AUTHOR=Corcuff Mélanie , Garibal Marc , Desvignes Jean-Pierre , Guien Céline , Grattepanche Coralie , Collod-Béroud Gwenaëlle , Ménoret Estelle , Salgado David , Béroud Christophe
TITLE=Protein domains provide a new layer of information for classifying human variations in rare diseases
JOURNAL=Frontiers in Bioinformatics
VOLUME=3
YEAR=2023
URL=https://www.frontiersin.org/journals/bioinformatics/articles/10.3389/fbinf.2023.1127341
DOI=10.3389/fbinf.2023.1127341
ISSN=2673-7647
ABSTRACT=
Introduction: Using the ACMG-AMP guidelines for the interpretation of sequence variants, it remains difficult to meet the criterion associated with the protein domain, PM1, which is assigned in only about 10% of cases, whereas the criteria related to variant frequency, PM2/BA1/BS1, is reported in 50% of cases. To improve the classification of human missense variants using protein domains information, we developed the DOLPHIN system (https://dolphin.mmg-gbit.eu).
Methods: We used Pfam alignments of eukaryotes to define DOLPHIN scores to identify protein domain residues and variants that have a significant impact. In parallel, we enriched gnomAD variants frequencies for each domains’ residue.

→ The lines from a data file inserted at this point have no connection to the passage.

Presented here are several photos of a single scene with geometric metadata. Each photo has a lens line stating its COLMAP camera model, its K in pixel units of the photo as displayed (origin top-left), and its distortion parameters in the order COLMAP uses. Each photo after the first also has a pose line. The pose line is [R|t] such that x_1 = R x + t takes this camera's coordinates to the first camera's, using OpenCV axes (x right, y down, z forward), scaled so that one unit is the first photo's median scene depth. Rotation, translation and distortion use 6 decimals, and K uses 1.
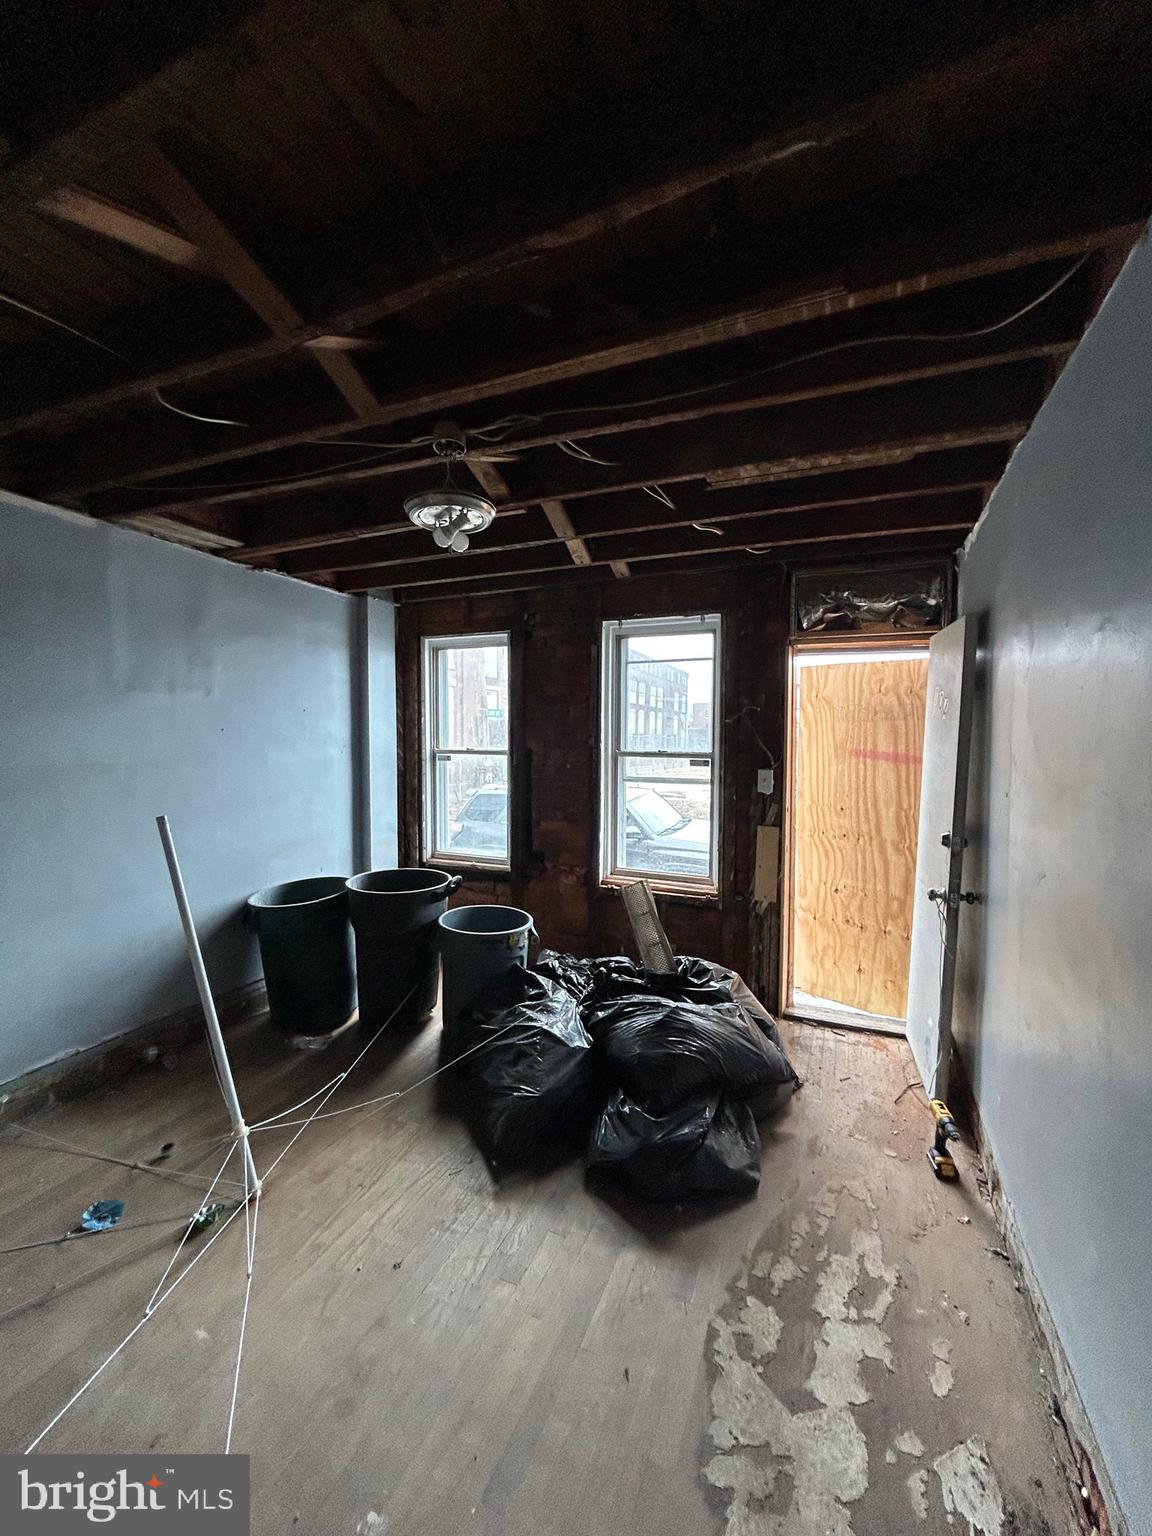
lens RADIAL K [[619.3, 0, 573.0], [0, 619.3, 767.0], [0, 0, 1]] dist [0.001477, -0.000245]
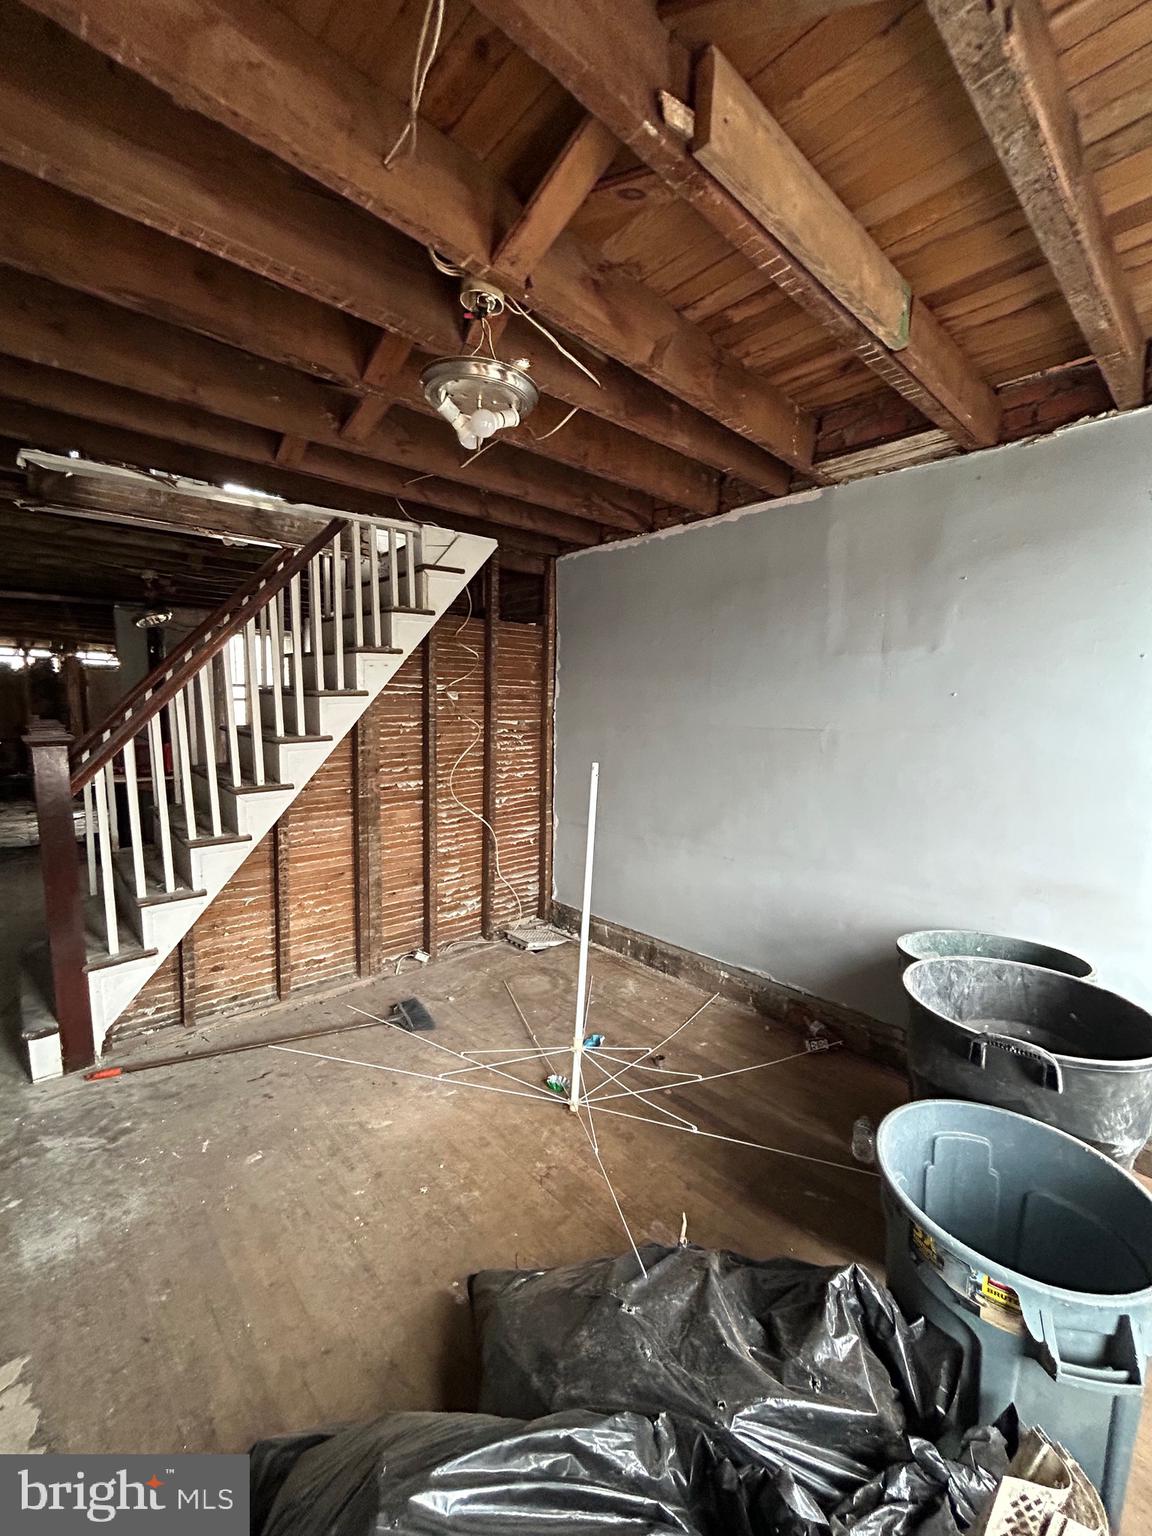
lens RADIAL K [[619.3, 0, 578.3], [0, 619.3, 765.9], [0, 0, 1]] dist [0.001477, -0.000245]
pose [[-0.407050, 0.079251, -0.909961, 0.278304], [-0.057880, 0.991989, 0.112286, -0.031396], [0.911570, 0.098374, -0.399202, 0.852125]]
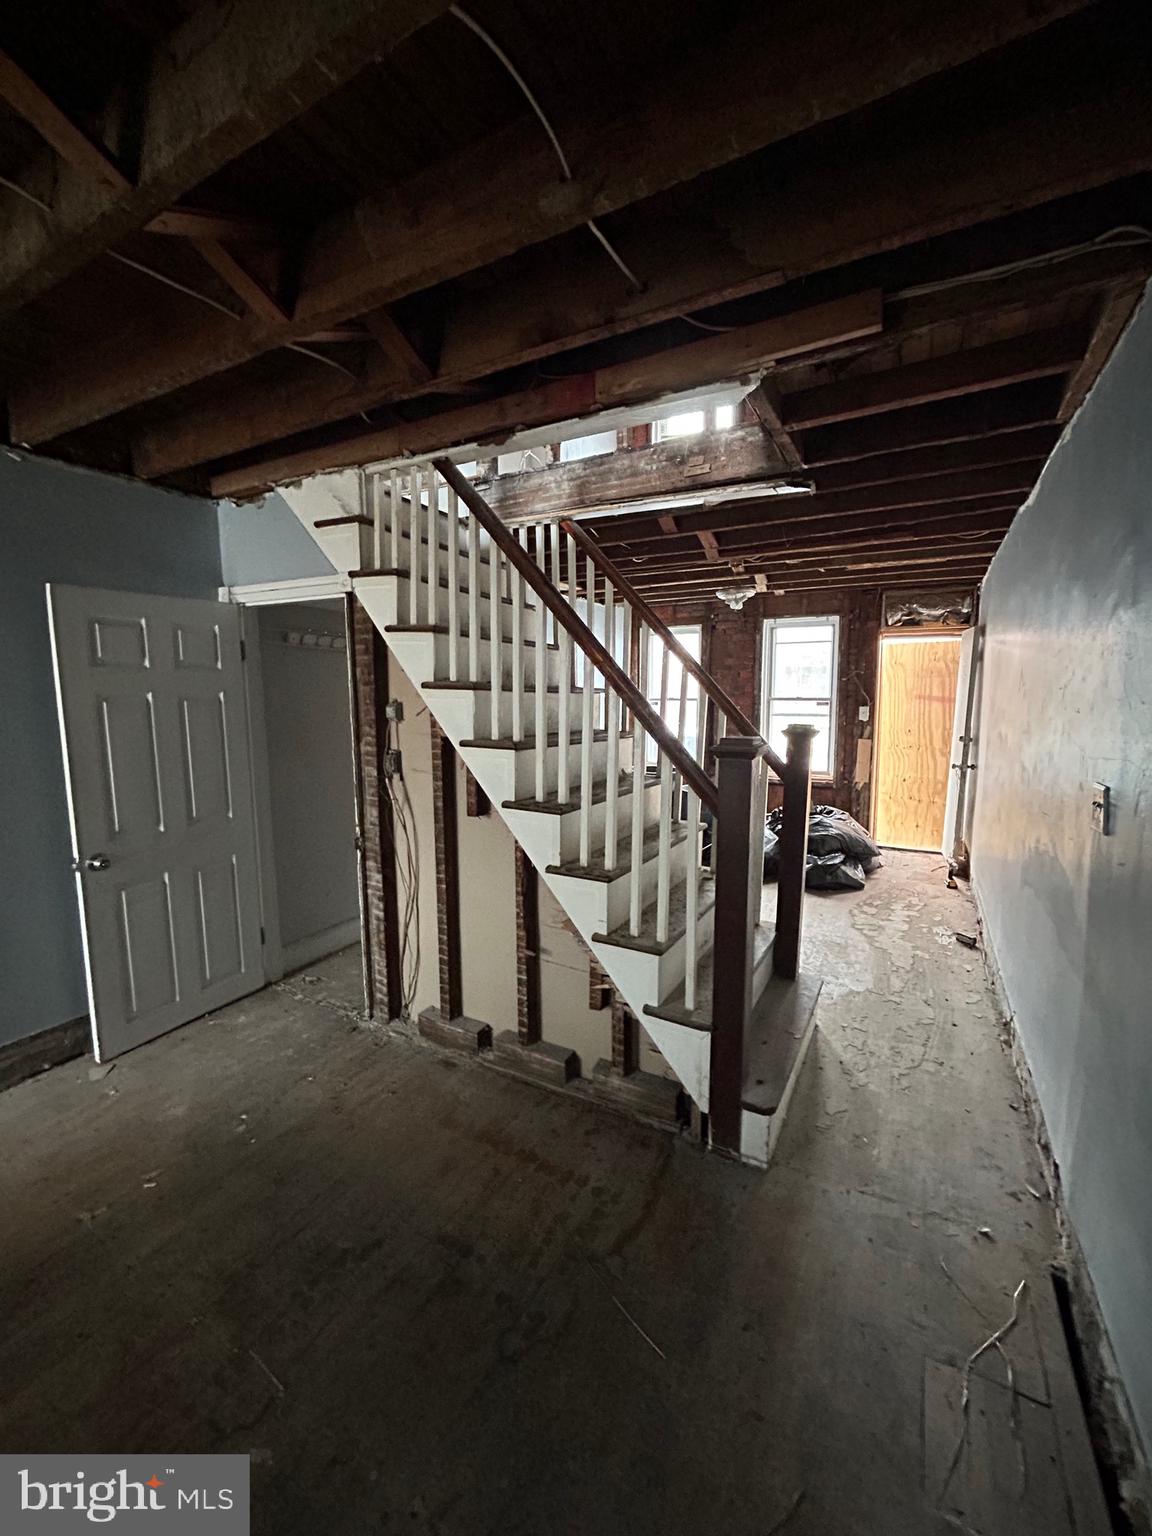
lens RADIAL K [[619.3, 0, 580.7], [0, 619.3, 767.1], [0, 0, 1]] dist [0.001477, -0.000245]
pose [[0.996436, -0.003559, -0.084275, -0.340522], [0.010065, 0.996988, 0.076901, 0.031499], [0.083748, -0.077475, 0.993471, -0.820062]]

These were validated using ClinVar data.
Results: We applied this method to all potential human transcripts’ variants, resulting in 30.0% being assigned a PM1 label, whereas 33.2% were eligible for a new benign support criterion, BP8. We also showed that DOLPHIN provides an extrapolated frequency for 31.8% of the variants, compared to the original frequency available in gnomAD for 7.6% of them.
Discussion: Overall, DOLPHIN allows a simplified use of the PM1 criterion, an expanded application of the PM2/BS1 criteria and the creation of a new BP8 criterion. DOLPHIN could facilitate the classification of amino acid substitutions in protein domains that cover nearly 40% of proteins and represent the sites of most pathogenic variants.